ST JOHNSBURY — Now that the COVID-19 vaccine has been approved for children age 12 and up, parents around the country are asking “should I get my kids vaccinated?” Physicians with children at Northeastern Vermont Regional Hospital are asking too, according to a report from NVRH.
“We are parents too,” said pediatrician Dr. Josh Kantrowitz from St Johnsbury Pediatrics. “We have been talking about the vaccine for a long time in our house. When it came time to decide, it was my daughter Willa who came to us and said ‘sign me up.’”
This was the first week of school clinics for Michael Wright, Director of CALEX, and his staff. CALEX has been vaccinating people throughout the Northeast Kingdom since the vaccines were approved in mid-December 2019. “We will be vaccinating kids in most of the Kingdom East Supervisory Union schools this week,” said Wright. “And we will be back in a few weeks for their second dose of Pfizer.”
CALEX vaccinated kids in the Millers Run School in Sheffield on Wednesday. Soph Hall, RN is the school nurse at Millers Run. Hall is just one of many school nurses around the state who are coordinating vaccine clinics for children. “We are excited to partner with EMS to bring the vaccine right to our school to vaccinate the kids,” said Hall. Hall was impressed by how quickly the students signed up and by the willingness of the parents to let their kids get vaccinated.
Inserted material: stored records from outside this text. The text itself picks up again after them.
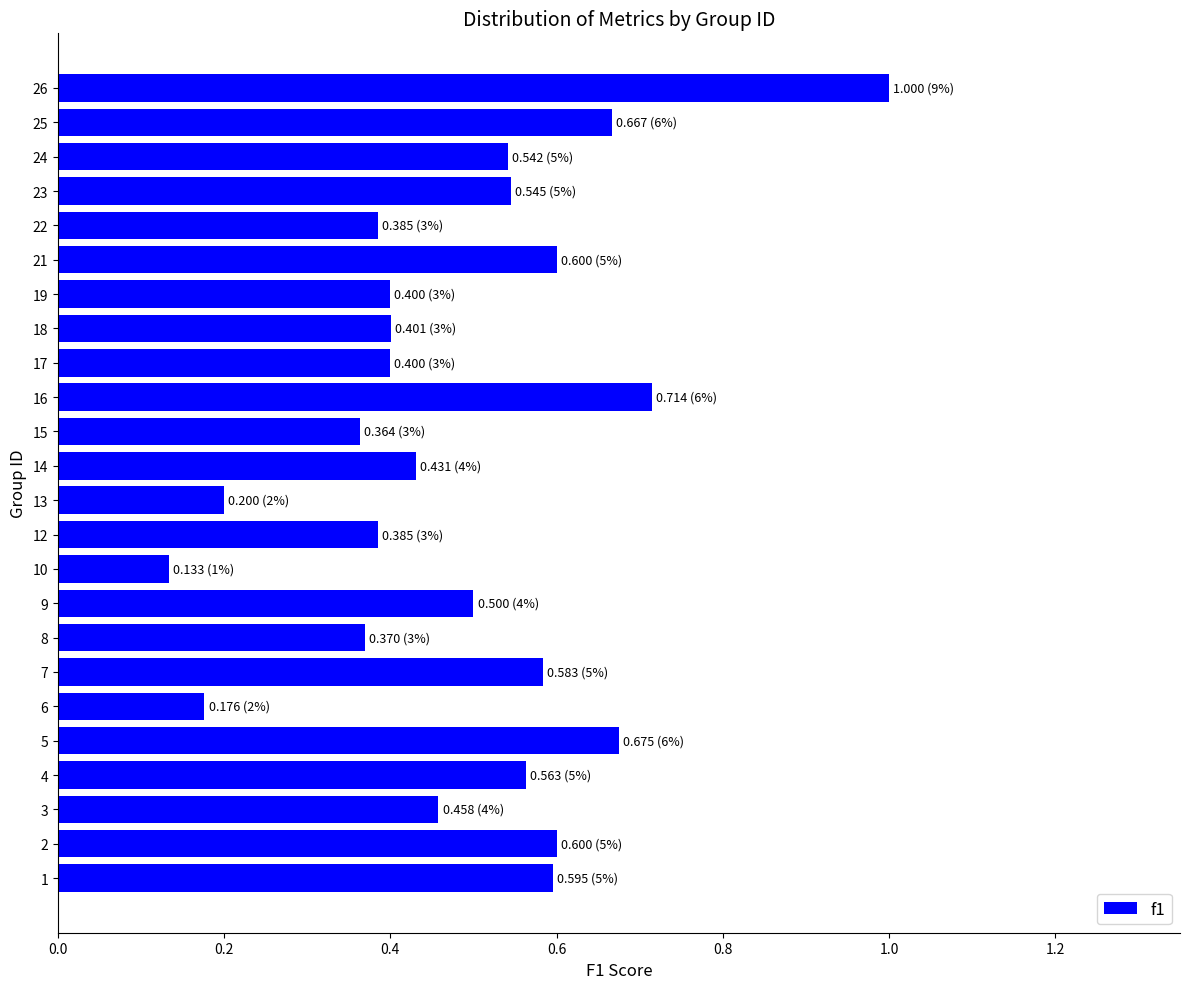

What is the sum of all values?

11.7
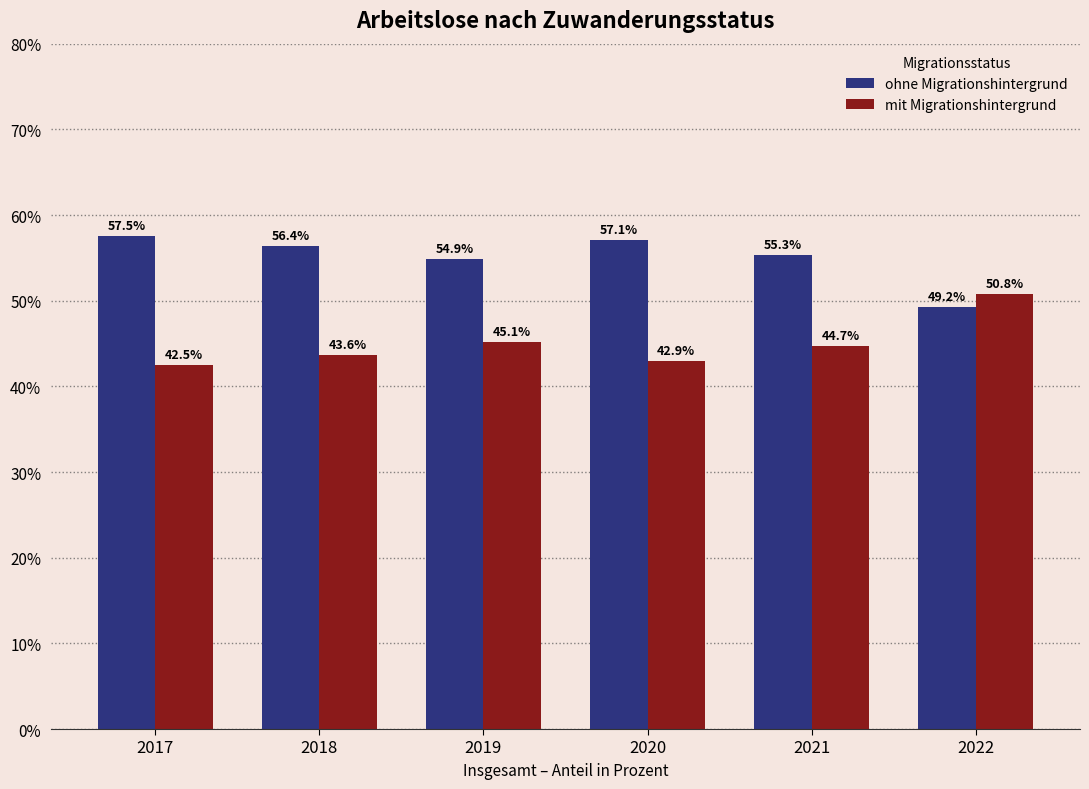

What is the difference between the highest and lowest values at 2018?

12.8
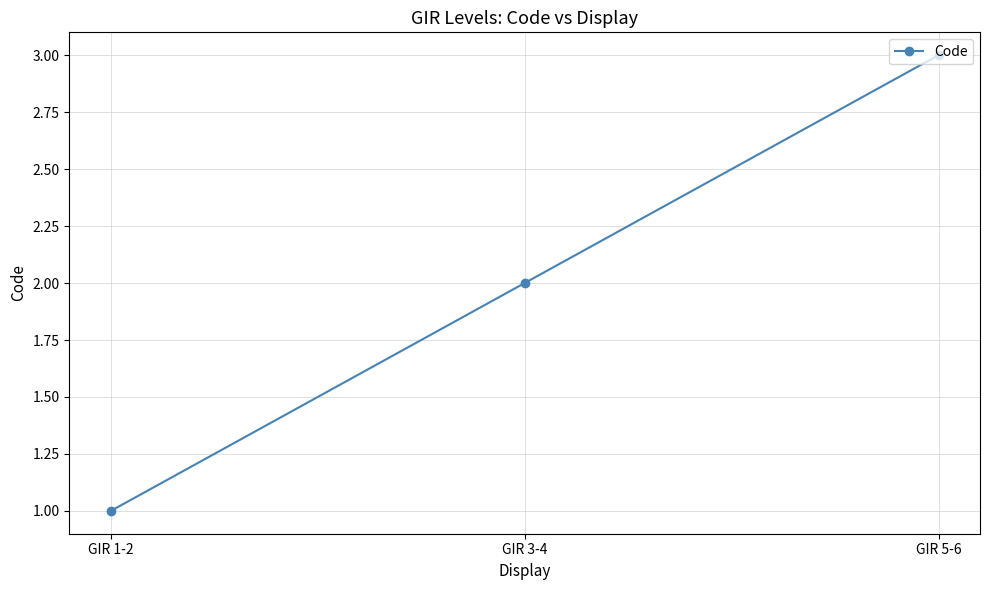

Is it true that the value at GIR 1-2 is 1?

True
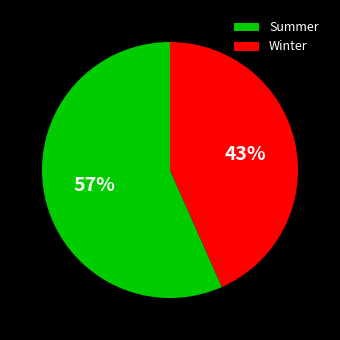

The Summer slice represents 57% of the pie. True or false?

True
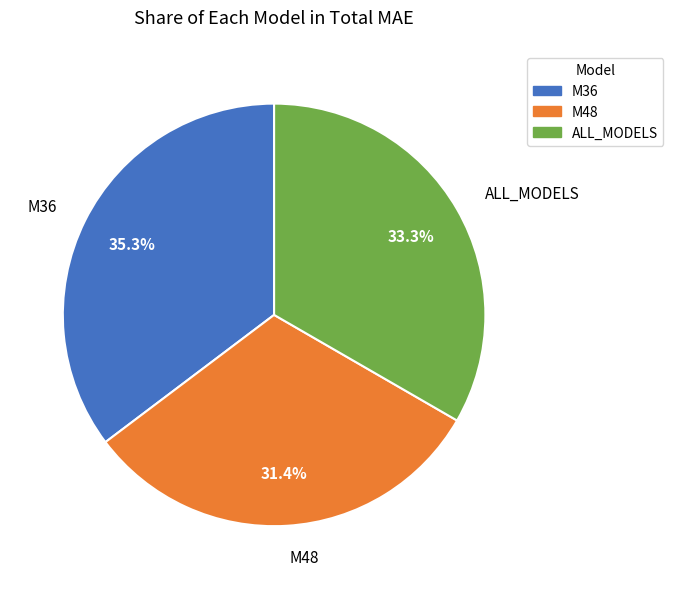

Count the number of slices in the pie.

3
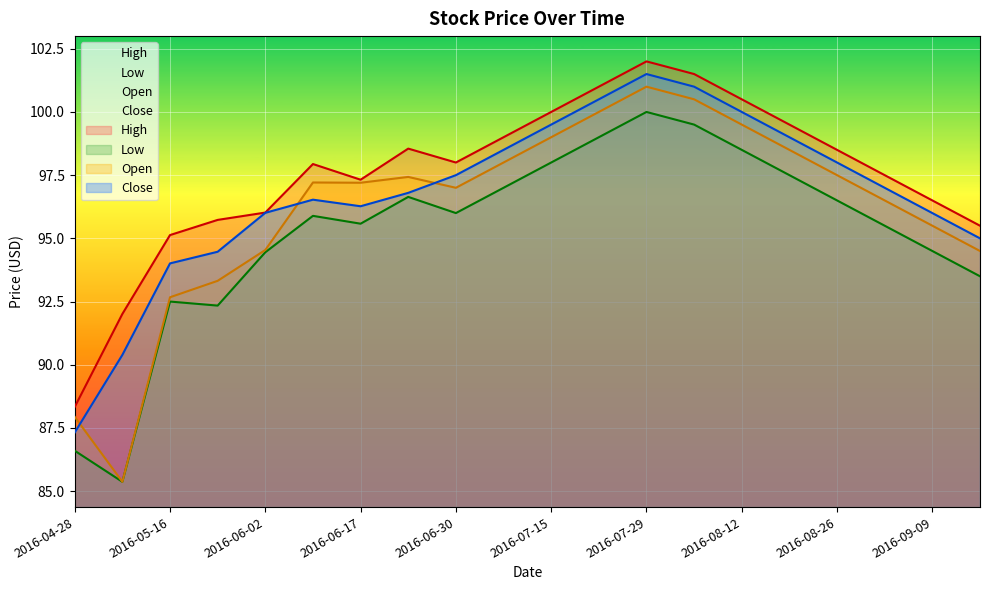

True or false: Low and Open intersect in this chart.

False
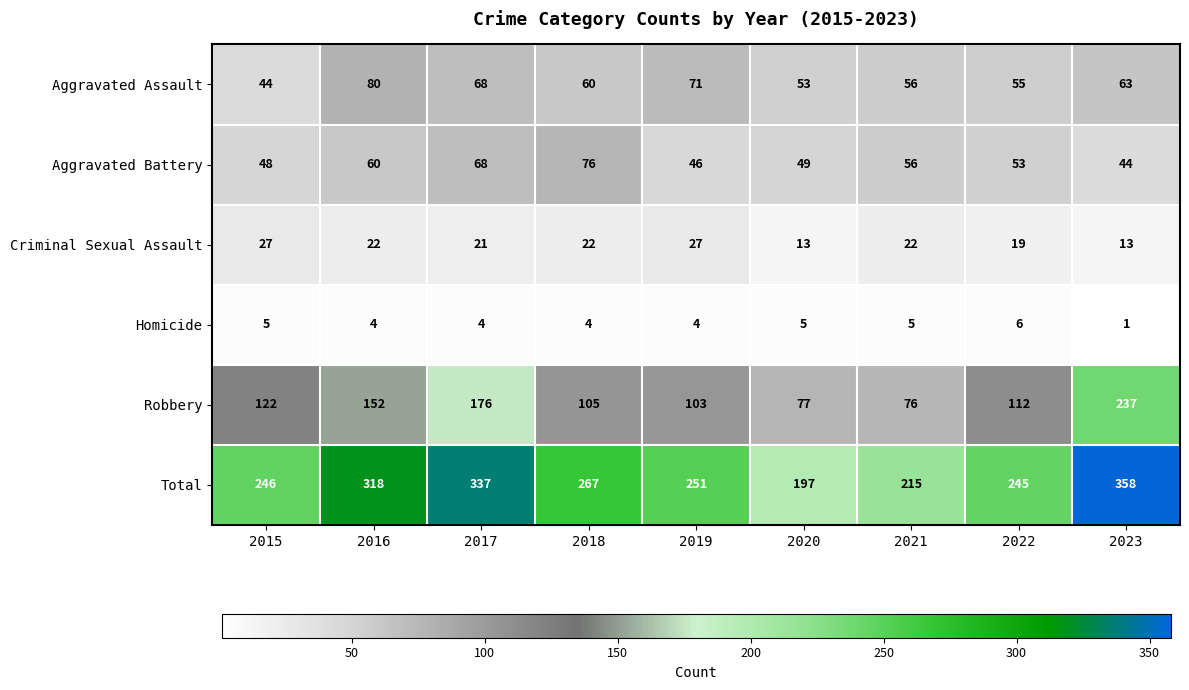

Which category has the lowest value across all series?

2023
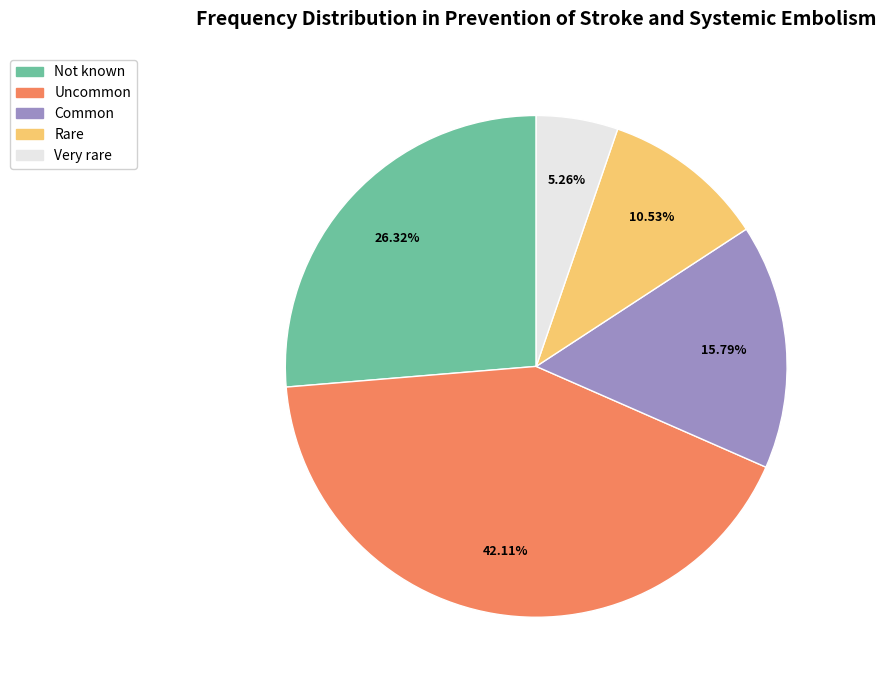

What is the ratio of the value at Uncommon to the value at Rare?

4.0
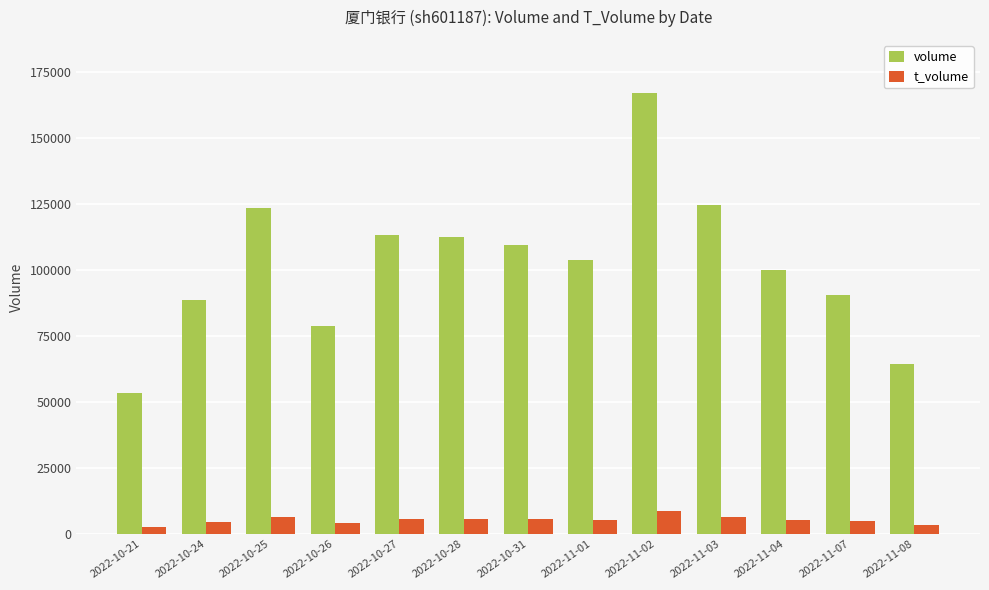

What is the sum of all volume values?

1329439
Dr. Kim Johnson is an Ob/Gyn in the NVRH Women’s Wellness Center. Her children Sisu and Tillie attend the Millers Run School and were vaccinated this week. As a physician, Dr. Johnson gets questions from patients concerned about how the vaccine may affect puberty in kids, or fertility in women in the coming years. “There isn’t any biological reason that this vaccine would affect puberty or fertility,” said Dr. Johnson. “The vaccine just allows your immune system to recognize the spike protein unique to the coronavirus and then fight it off if it sees it again if you are exposed to COVID-19. That spike protein is not found anywhere else in your body.”
“In our office we get the most questions about what to expect if a child has a food or other allergy,” said Dr. Kantrowitz. “It is still safe for your child to get the vaccine. If you have an epi-pen, bring it with you. If your child has had a reaction to other vaccines, be sure to talk to your healthcare provider first.”
“This vaccine is safe and effective and important,” said Dr. Johnson. Vaccines are an important tool to prevent serious illness and death. The US and other counties around the world have reduced or eliminated many diseases like polio, small pox, chicken pox, and measles because of vaccines.
General surgeon Dr. Annick Kaufman said she elected to vaccinate her son so he can stay safe, and so it is safe for him to see his elderly grandparents. “He wanted to get vaccinated so that he can hopefully go five days a week to high school this year,” added Dr. Kaufman.
NVRH noted that the pandemic has been hard on kids. Youth in Vermont reported the social isolation, inherent uncertainty, and limits of virtual classes during the pandemic have been hard on them.
“Being vaccinated means kids can once again be with friends and family and not worry about someone getting seriously ill,” said Dr. Kantrowitz.